4.5.Uit 4.1 tot en met 4.4 volgt dat het hoger beroep slaagt en de aangevallen uitspraak zal worden vernietigd. De Raad zal het beroep van appellante tegen het bestreden besluit gegrond verklaren. Dit besluit, waarbij de weigering van het Uwv om het besluit van 29 november 2019 tot toerekening van de WGA-uitkering van werkneemster aan appellante vanaf 3 december 2019 tot 1 maart 2020 te herzien, is gehandhaafd, zal wegens strijd met artikel 7:12, eerste lid, van de Awb worden vernietigd. Het Uwv moet opnieuw op het bezwaar van appellante beslissen en daarbij een belangenafweging maken met inachtneming van wat in 4.3 is overwogen.

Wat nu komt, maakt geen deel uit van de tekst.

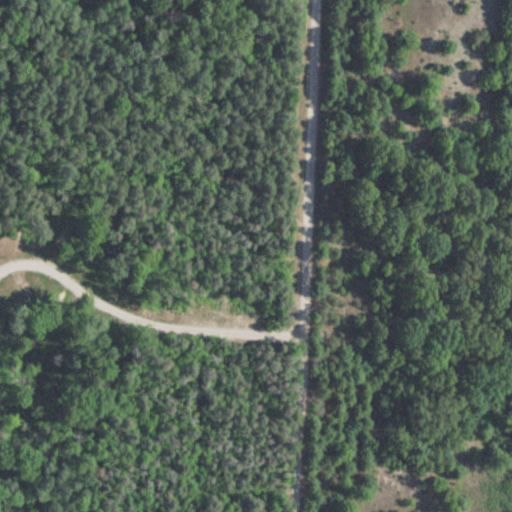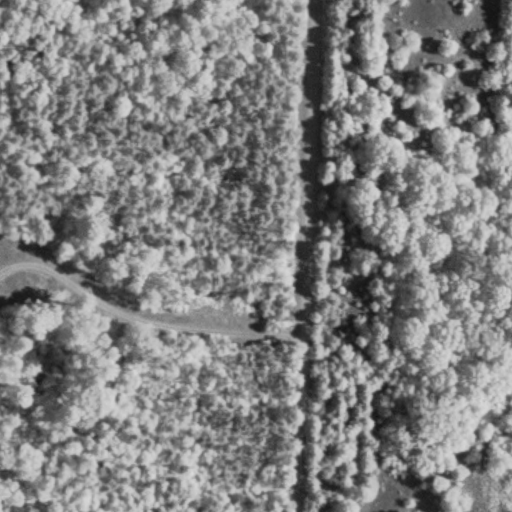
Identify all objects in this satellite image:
road: (300, 256)
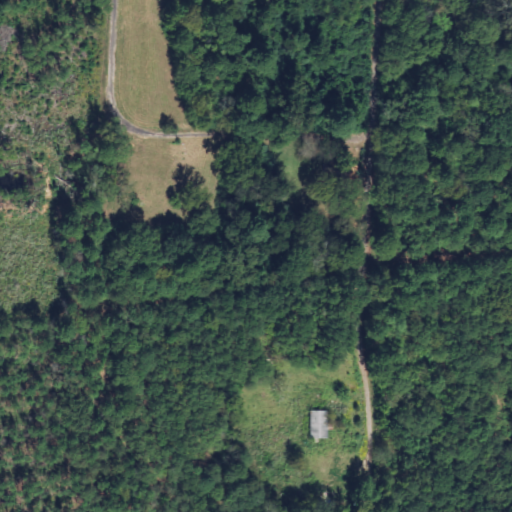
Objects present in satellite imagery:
road: (188, 132)
road: (376, 225)
building: (317, 424)
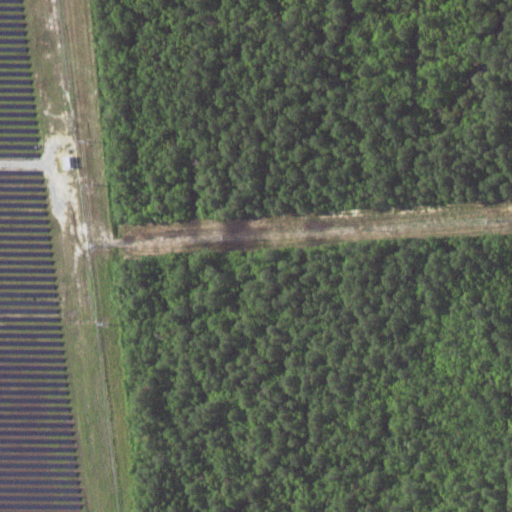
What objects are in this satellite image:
solar farm: (46, 285)
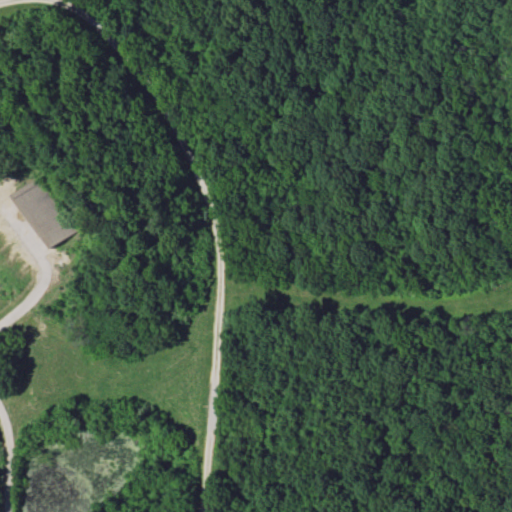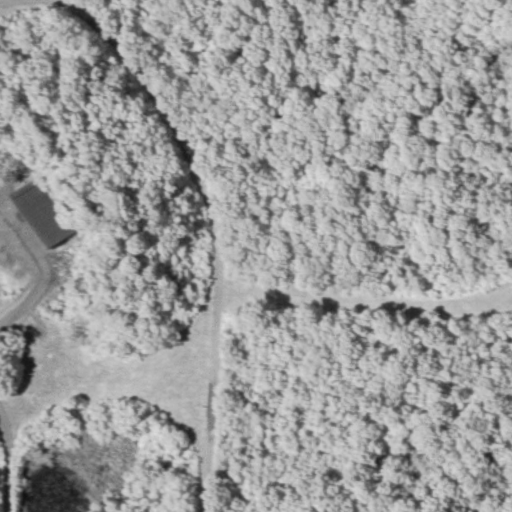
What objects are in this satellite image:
road: (206, 202)
road: (9, 370)
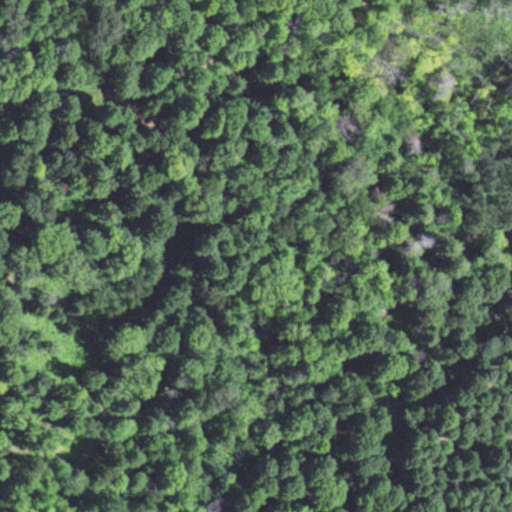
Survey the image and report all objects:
road: (422, 472)
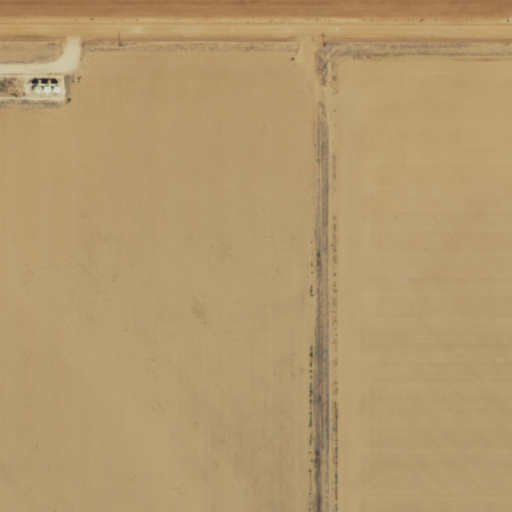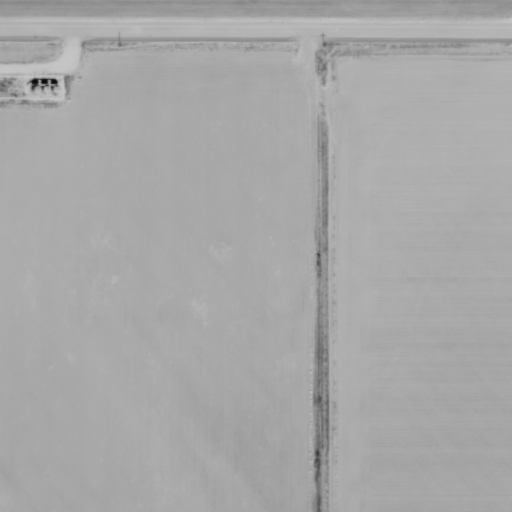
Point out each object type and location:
road: (256, 29)
road: (50, 67)
road: (315, 270)
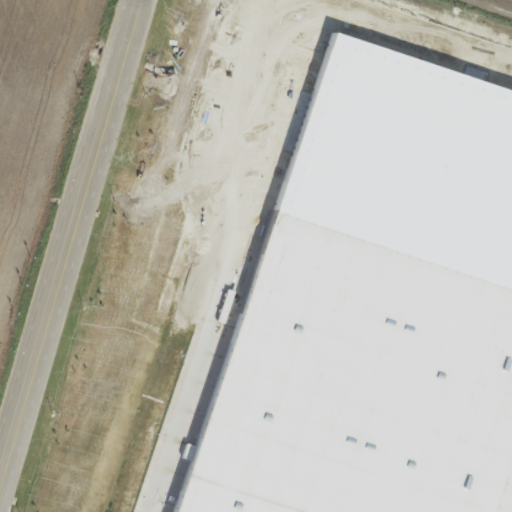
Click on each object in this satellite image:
road: (241, 227)
road: (67, 232)
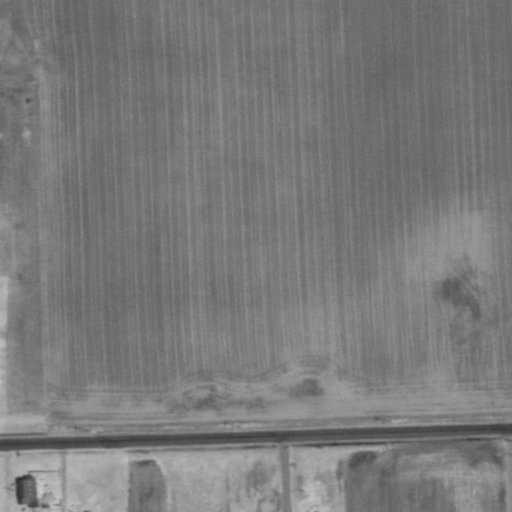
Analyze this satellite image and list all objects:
road: (256, 436)
road: (511, 471)
road: (285, 474)
building: (29, 492)
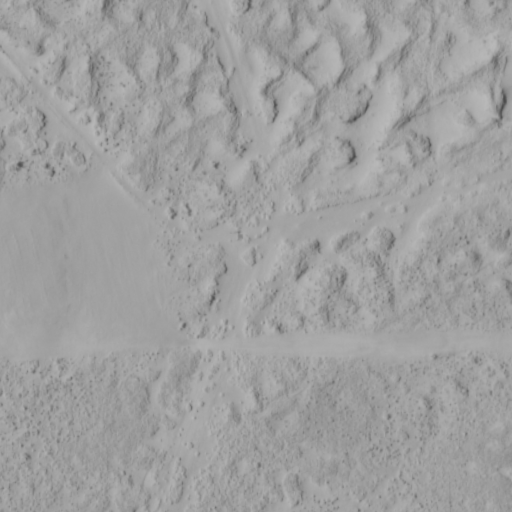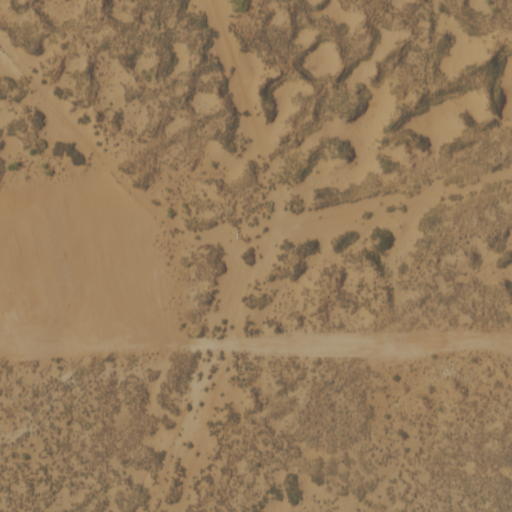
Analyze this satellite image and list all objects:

5. Met het oog op een voortvarende afdoening van het geschil bestaat aanleiding om met toepassing van artikel 8:113, tweede lid, van de Awb te bepalen dat tegen de door het Uwv te nemen nieuwe beslissing op het bezwaar slechts bij de Raad beroep kan worden ingesteld.
6. Omdat het hoger beroep slaagt, moet het Uwv het door appellante in hoger beroep betaalde griffierecht vergoeden.
7. Aanleiding bestaat het Uwv te veroordelen in de kosten van appellante. Deze kosten worden begroot op € 1.750,- in beroep (1 punt voor het beroepschrift en 1 punt voor het verschijnen op de zitting, met een waarde per punt van € 875,-) en op € 1.268,75 in hoger beroep (1 punt voor het hogerberoepschrift, 0,5 punt voor de schriftelijke zienswijze na tussenuitspraak en 1 punt voor het verschijnen op de zitting, met een waarde per punt van € 875,-). Voor wat betreft de schriftelijke zienswijze en het verschijnen ter zitting is sprake van samenhangende zaken als bedoeld in artikel 3 van het Besluit proceskosten bestuursrecht met de onder Procesverloop genoemde zaken, zodat de vergoeding hiervoor ((€ 437,50 + € 875,-) x 1,5 = € 1.968,75 / 5 =) € 393,75 bedraagt. De totale vergoeding is € 3.018,75 voor verleende rechtsbijstand.